▶ Task description
Answer these questions from the Hall of Fame passage:
1. At what age and in what year did Rodney J.T. Yano enlist in the Army?
2. In what year was he inducted into the Army Aviation Hall of Fame?
3. What duties was he performing aboard the troop's command-and-control helicopter?

Supporting the soldier and family

AAAA Supports the U.S. Army Aviation Soldier and Family

"Above the Best"




Army Aviation Hall of Fame 1986 Induction

Sergeant First Class Rodney J.T. Yano was an Aircraft Technical Inspector in the Air Cavalry Troop of the 11th Armored Cavalry Regiment. He enlisted in the Army at age 17 in 1961. Described as a superb soldier, he spent his entire time in the service in the aircraft maintenance field.

He rose to the rank of Sergeant First Class and was an invaluable member of the aviation team. His posthumous citation for the Congressional Medal of Honor states that he distinguished himself on 1 January 1969 while serving with the Air Cavalry Troop, 11th ACR, in the vicinity of Bien Hoa, Republic of Vietnam. Sergeant Yano was performing the duties of crew chief aboard the troop's command-and-control helicopter during action against enemy forces entrenched in dense jungle.

▶ Listed records
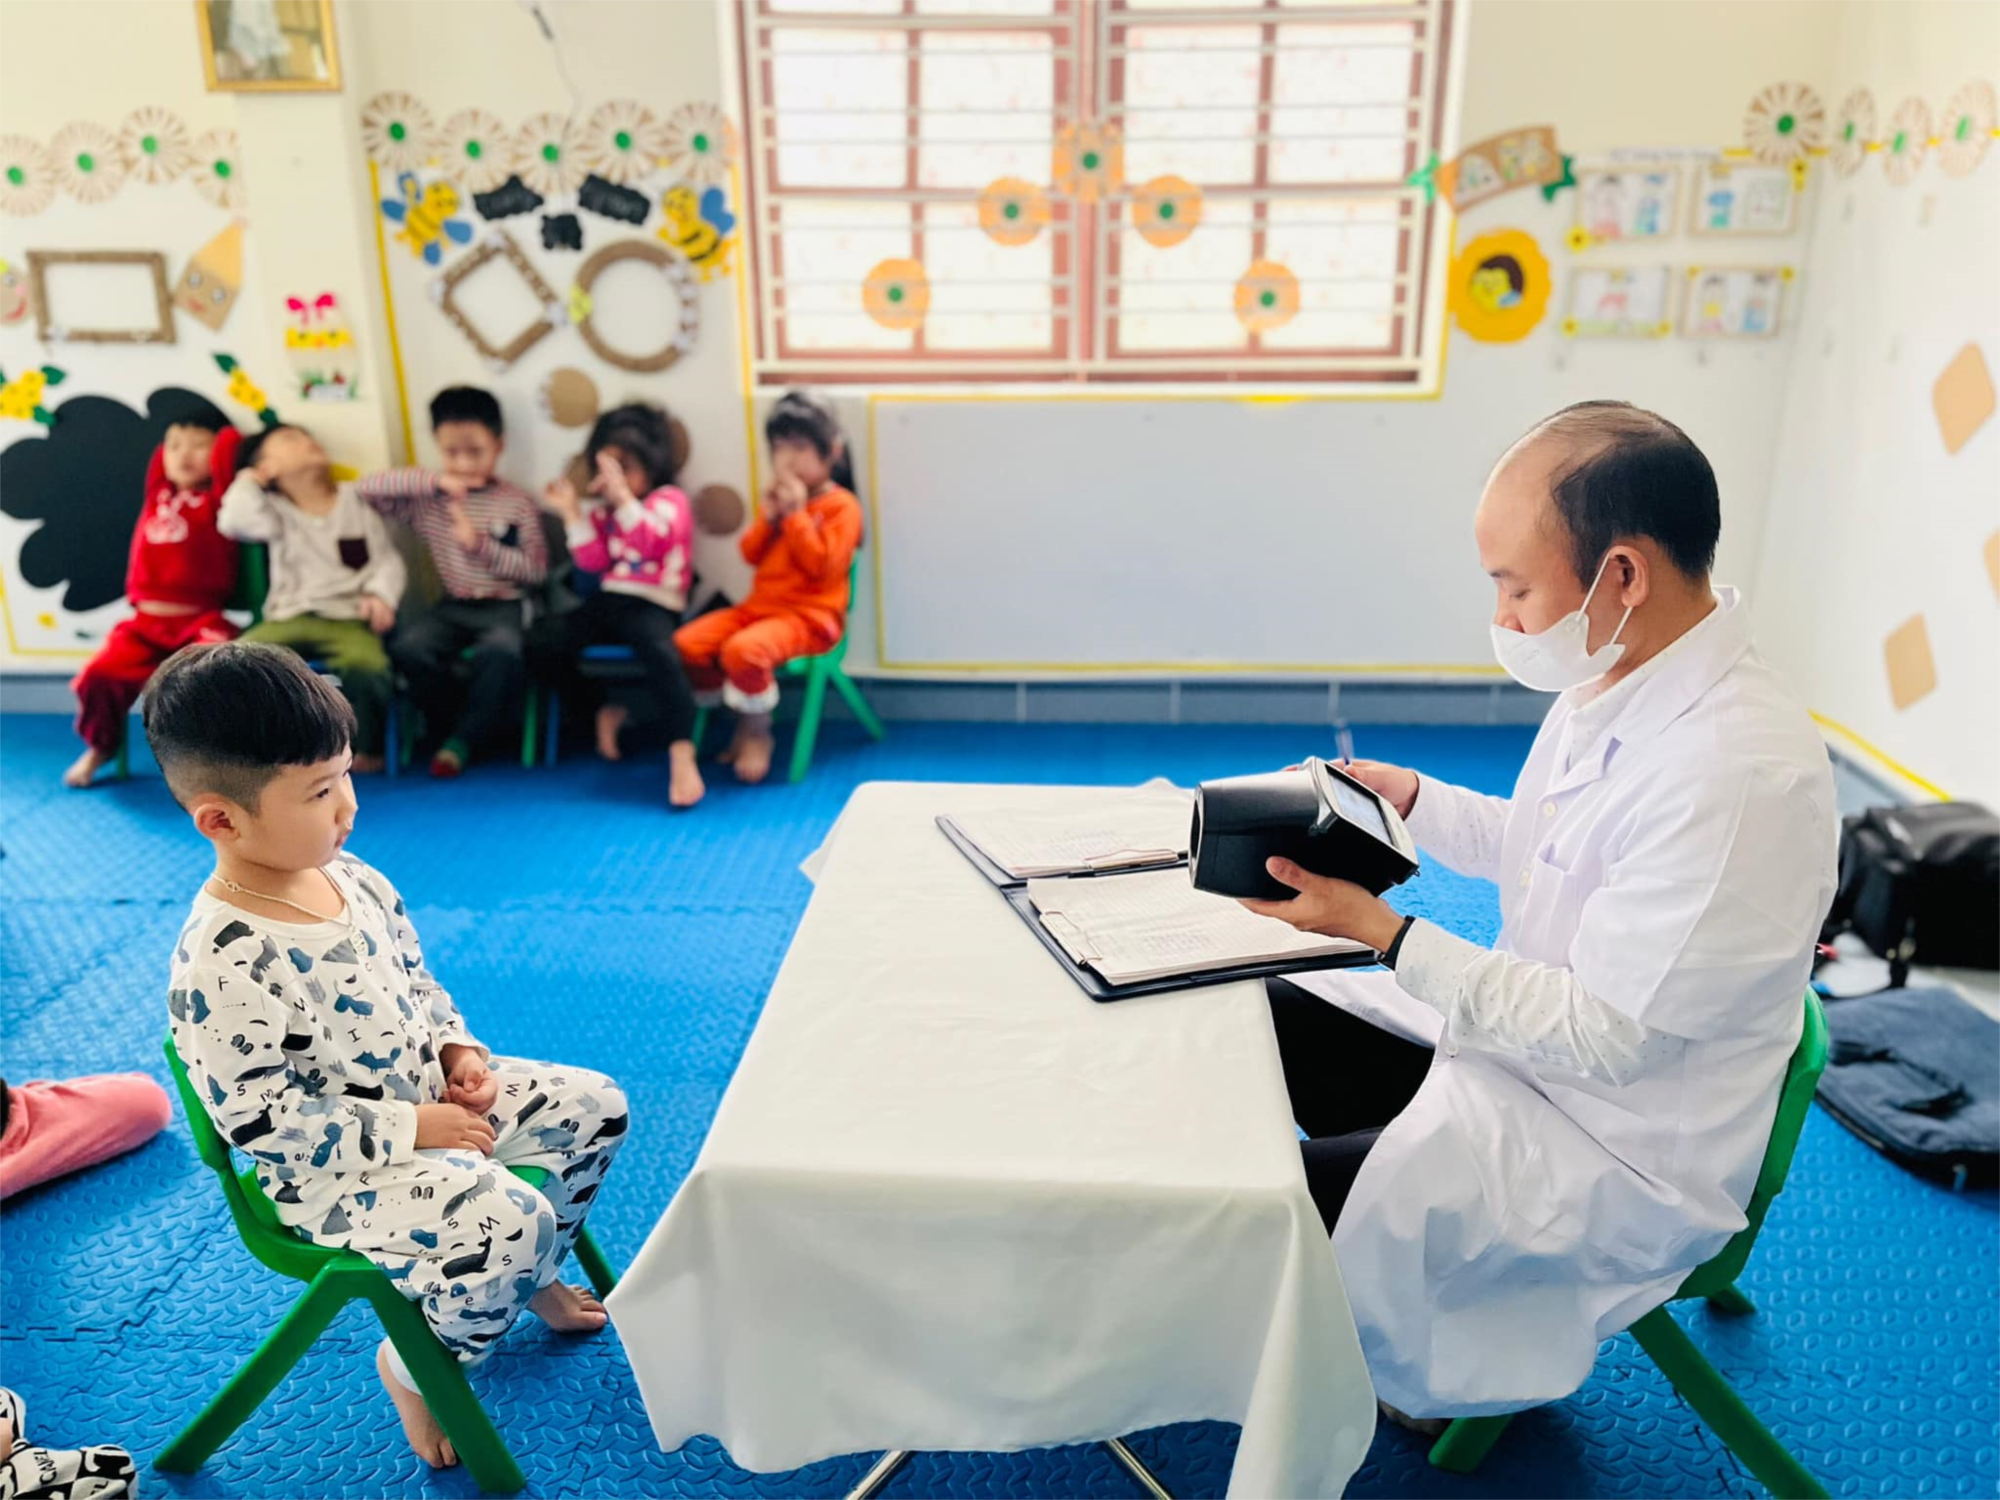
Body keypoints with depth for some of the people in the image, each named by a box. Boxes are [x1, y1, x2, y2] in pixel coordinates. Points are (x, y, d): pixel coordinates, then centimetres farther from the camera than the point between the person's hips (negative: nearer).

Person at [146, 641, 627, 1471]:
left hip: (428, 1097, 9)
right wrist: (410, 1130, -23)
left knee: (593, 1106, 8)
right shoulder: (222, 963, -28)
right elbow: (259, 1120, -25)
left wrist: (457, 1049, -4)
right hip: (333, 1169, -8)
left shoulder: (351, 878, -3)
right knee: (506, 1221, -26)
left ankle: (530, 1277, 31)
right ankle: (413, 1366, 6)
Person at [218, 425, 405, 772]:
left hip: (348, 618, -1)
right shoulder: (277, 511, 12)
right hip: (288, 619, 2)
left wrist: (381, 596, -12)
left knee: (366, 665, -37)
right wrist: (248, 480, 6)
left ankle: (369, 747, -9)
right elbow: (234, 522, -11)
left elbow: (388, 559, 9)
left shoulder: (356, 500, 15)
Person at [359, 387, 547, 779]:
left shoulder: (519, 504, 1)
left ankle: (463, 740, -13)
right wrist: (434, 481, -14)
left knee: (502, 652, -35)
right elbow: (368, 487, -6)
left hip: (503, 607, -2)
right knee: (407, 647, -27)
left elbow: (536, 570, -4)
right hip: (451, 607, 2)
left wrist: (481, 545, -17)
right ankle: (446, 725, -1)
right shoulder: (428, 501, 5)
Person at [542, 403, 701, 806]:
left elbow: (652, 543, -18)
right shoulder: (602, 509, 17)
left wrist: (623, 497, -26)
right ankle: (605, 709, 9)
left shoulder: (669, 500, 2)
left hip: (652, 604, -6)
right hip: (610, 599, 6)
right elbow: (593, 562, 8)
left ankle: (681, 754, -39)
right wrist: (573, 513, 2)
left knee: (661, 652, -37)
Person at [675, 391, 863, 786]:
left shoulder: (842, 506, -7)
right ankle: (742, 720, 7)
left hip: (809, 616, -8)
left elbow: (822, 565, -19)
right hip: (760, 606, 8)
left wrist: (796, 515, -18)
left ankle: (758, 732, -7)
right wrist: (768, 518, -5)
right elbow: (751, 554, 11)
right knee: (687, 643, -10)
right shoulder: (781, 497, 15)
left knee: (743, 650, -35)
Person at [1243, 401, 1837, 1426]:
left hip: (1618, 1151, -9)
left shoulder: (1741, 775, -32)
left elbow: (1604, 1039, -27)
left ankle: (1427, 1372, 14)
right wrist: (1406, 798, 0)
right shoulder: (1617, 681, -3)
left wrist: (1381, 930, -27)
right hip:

▶ Expected answer
1. At age 17, in 1961.
2. 1986.
3. The duties of crew chief.